5. Tributação e Custos
Embora o Tesouro Direto ofereça baixo custo de corretagem e uma tributação relativamente simples, os impostos ainda impactam a rentabilidade líquida do investimento. O imposto de renda sobre os ganhos varia conforme o prazo do título, seguindo a tabela regressiva:
- Até 180 dias: 22,5%
- De 181 até 360 dias: 20%
- De 361 até 720 dias: 17,5%
- Acima de 720 dias: 15%
Além disso, existe a taxa de custódia de 0,25% ao ano cobrada pela B3, que deve ser considerada no cálculo final da rentabilidade.
Resumo dos principais fatores
- Taxa Selic: influencia títulos pós-fixados
- Inflação: impacta títulos indexados ao IPCA
- Cenário econômico: eleva a volatilidade e modifica preços
- Prazo: maior risco e rentabilidade para vencimentos longos
- Tributação e custos: afetam a rentabilidade líquida final
Perguntas Frequentes
O que é o Tesouro Direto?
É um programa do governo federal brasileiro que permite a compra de títulos públicos por pessoas físicas, servindo para financiamento da dívida pública.
Quais são os principais tipos de títulos do Tesouro Direto?
Tesouro Selic, Tesouro Prefixado e Tesouro IPCA+ são os principais, cada um com características e rentabilidades específicas.
Como é calculada a rentabilidade dos títulos?
A rentabilidade varia conforme o tipo do título e as condições econômicas, podendo ser prefixada, atrelada à Selic ou à inflação (IPCA).
Qual a rentabilidade atual do Tesouro Selic?
Atualmente, o Tesouro Selic rende próximo à taxa Selic, que está por volta de 13,75% ao ano (dados de junho de 2024).
Vale a pena investir no Tesouro Direto agora?
Sim, pois oferece segurança, liquidez e rentabilidades compatíveis com o perfil de baixo risco.
Dados Esquematizados Sobre a Rentabilidade Atual do Tesouro Direto
- Tesouro Selic (LFT): Rentabilidade aproximada de 13,75% ao ano atualmente.
- Tesouro Prefixado (LTN): Rentabilidade fixa em torno de 11,50% ao ano para vencimentos em 2026.
- Tesouro IPCA+ (NTN-B): Rentabilidade atrelada à inflação mais juros reais de cerca de 5,50% ao ano.
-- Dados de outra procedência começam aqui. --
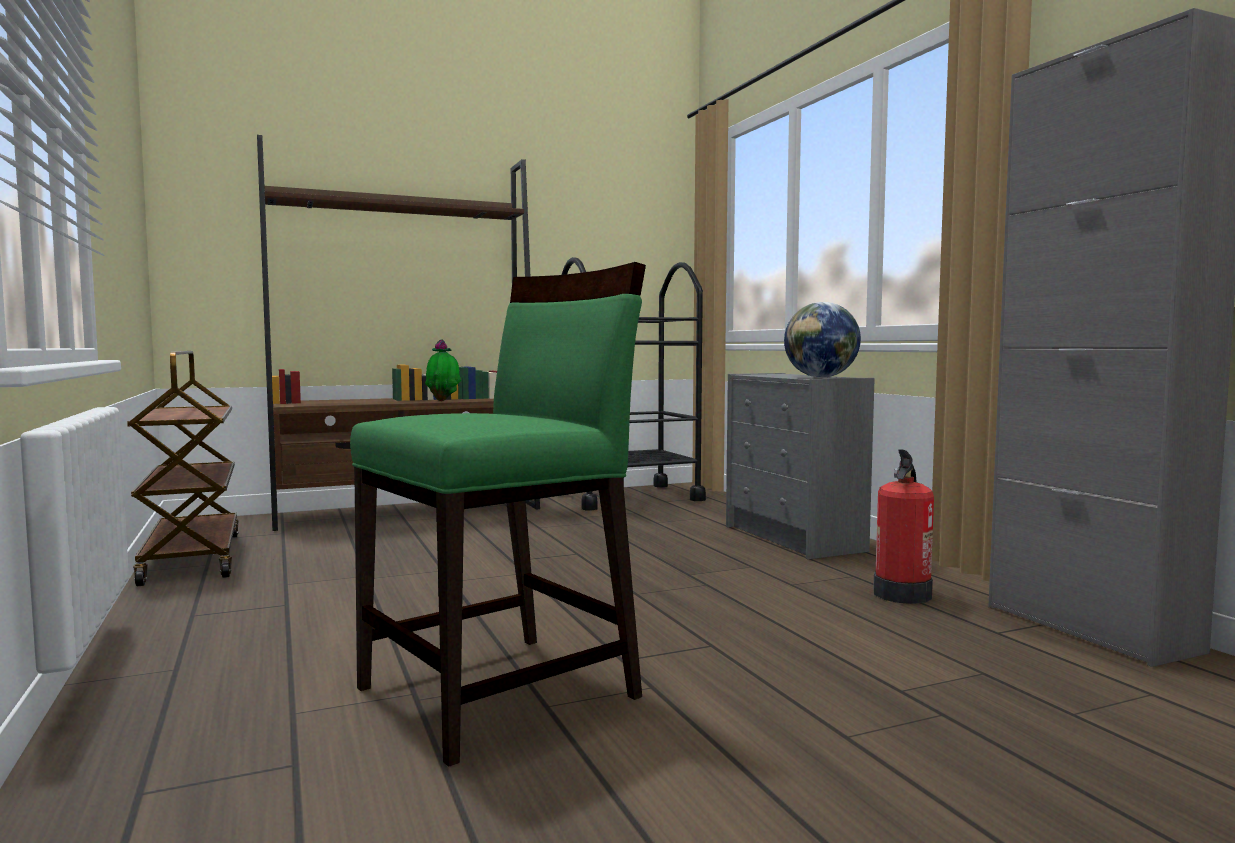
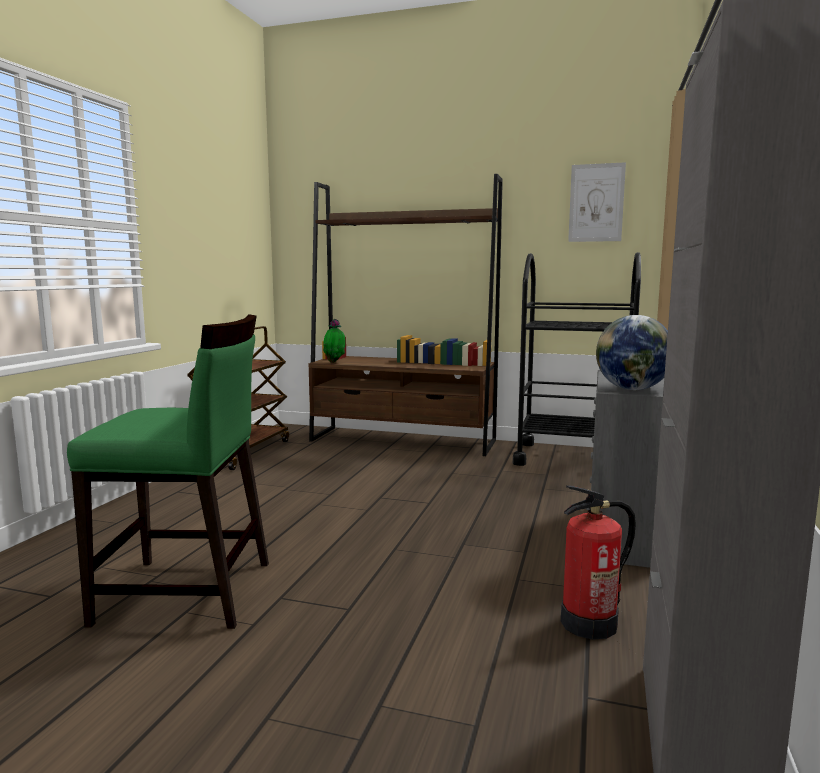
camera: 40 degrees right, 5 degrees up
(443, 400) = (420, 365): potted plant -> potted plant (335, 362)
(616, 208) = (596, 203): none -> picture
- Liquidez: Possibilidade de resgate diário, porém a rentabilidade pode variar dependendo da data de venda.
- Prazo: Títulos com prazos entre 2 e 15 anos, ideais para diversos objetivos financeiros.
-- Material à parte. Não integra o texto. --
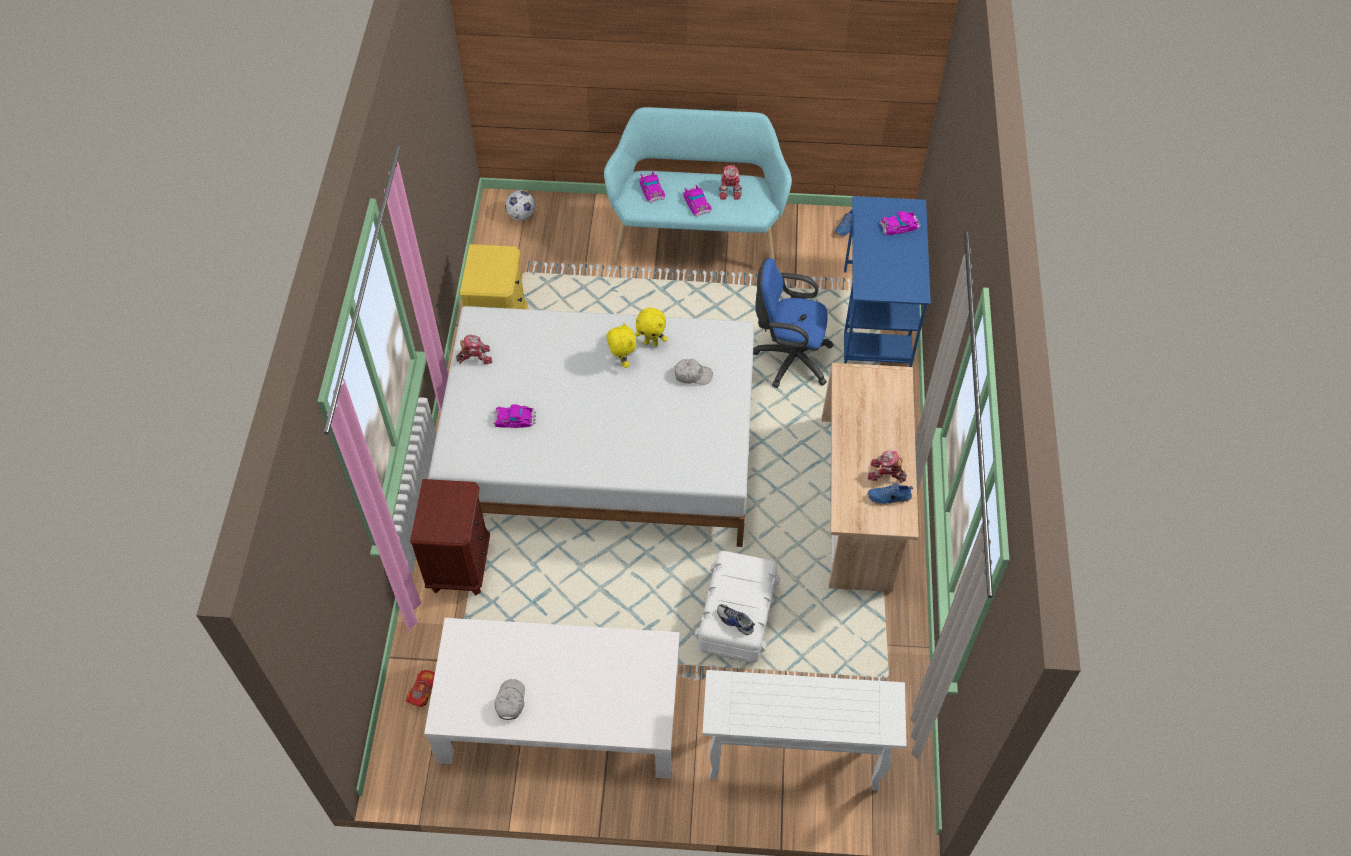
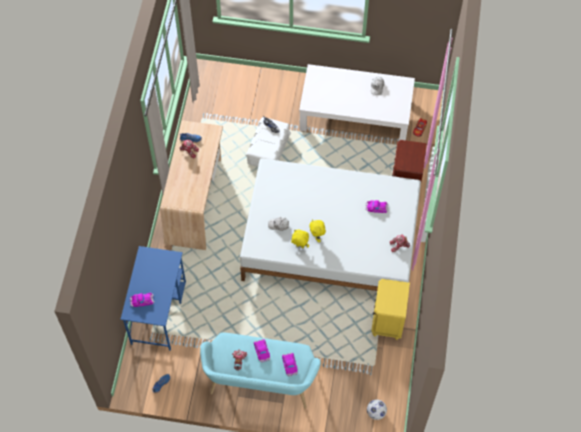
camera: 175 degrees left, 5 degrees up
(789, 358) = (217, 290): blue office chair -> none
(792, 759) = (252, 89): white console table -> none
- Risco: Considerado o investimento mais seguro do país, pois são garantidos pelo Tesouro Nacional.
- Tributação: Imposto de renda regressivo, começando em 22,5% e podendo chegar a 15% para aplicações acima de 2 anos.
- Investimento inicial: Pode começar com menos de R$ 100, facilitando o acesso do investidor iniciante.